Traffic in Sarpy County decreased significantly due to the coronavirus pandemic, bottoming out at slightly more than half of normal at its lowest point in mid-April.
For the week of May 17-23, traffic in Sarpy County was 20% below average, which was similar to the change for the Omaha area as a whole. Interstate traffic in the metro area was down more than 25%.
Sarpy County’s low point came the week of April 12-18 at 45% below average, while statewide traffic was down 35%.
Figures are based on data gathered by the Nebraska Department of Transportation and compared to traffic patterns from 2016 to 2018. NDOT excluded 2019 due to road damage caused by flooding across the state.
Greg Youell, executive director of Omaha-Council Bluffs Metropolitan Area Planning Agency, put the decrease into perspective this way: “To have more than one-third of traffic off the roads you’re going back to traffic loads in the 1970s.”

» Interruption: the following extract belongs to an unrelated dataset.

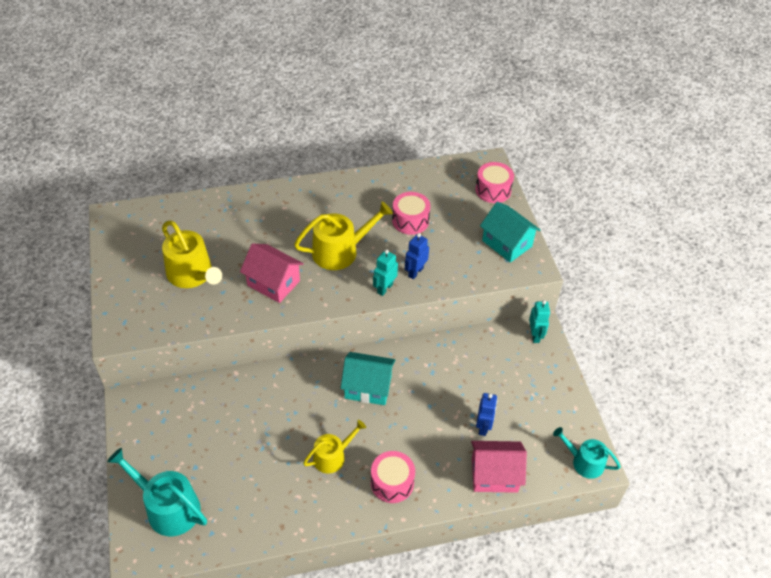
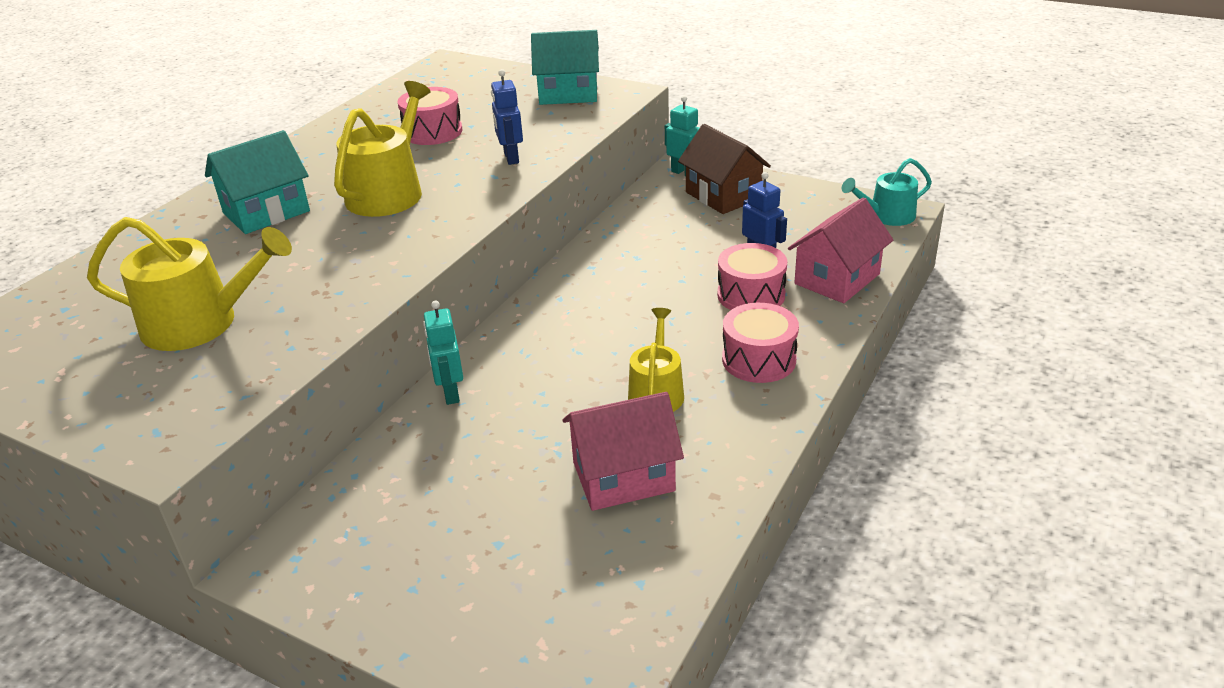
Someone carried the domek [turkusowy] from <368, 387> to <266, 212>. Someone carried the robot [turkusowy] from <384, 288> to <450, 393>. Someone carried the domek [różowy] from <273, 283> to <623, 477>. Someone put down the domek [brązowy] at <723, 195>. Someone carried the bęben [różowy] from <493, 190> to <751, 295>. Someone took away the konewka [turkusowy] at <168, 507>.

Traffic growth in the metro area increases by an average of 1% per year, Youell said, so today’s traffic system is built for today’s loads, which leaves a lot of extra space.
The timing of the pandemic captured one significant factor for traffic load: schools.
School districts in Sarpy County closed in the middle of March and students ended the school learning from home, and all the traffic associated was gone.
Youell said school-related traffic is so significant that when MAPA analyzes traffic loads it treats data gathered during the summer months differently than it does data gathered in the fall or spring.
“People don’t fully appreciate the impact school traffic has on street systems,” he said.
Truck traffic has been relatively stable, Youell said, so goods people and businesses need are still being purchased, shipped and delivered.
Youell said it’s too early to tell what the long-term effects will be, but he believes there will be some.
For example, traffic is slowly returning to normal but he isn’t seeing a rush for businesses to get people back in the office, he said, as some companies are considering having their employees work from home more frequently because productivity went up and expenses went down when their workforce was at home.
Globally, cities are realizing they don’t want as much space devoted to vehicle lanes, Youell said, and locally trail usage and bike sales are “through the roof.” That may lead to more pedestrian- and biking-friendly infrastructure.
Public transit ridership is down as people avoid potential exposure to the coronavirus, but Youell believes ridership will rebound. He said nationally there will be a lot of interest in developing more public transit infrastructure.
A recent study conducted by MAPA and the Greater Omaha Chamber of Commerce showed every dollar invested in public transit yielded between $2 and $9 in benefits, with the higher range of benefits coming from pairing transit investment with supportive land use like walkable neighborhoods, denser housing and connectivity with higher education and the metro’s large employment centers.
There may be some hesitation for public transit once the pandemic stops but people will still need to get to where they need to go, Youell said.
“We’re human beings and we need to be together and will find a way to do things safely.”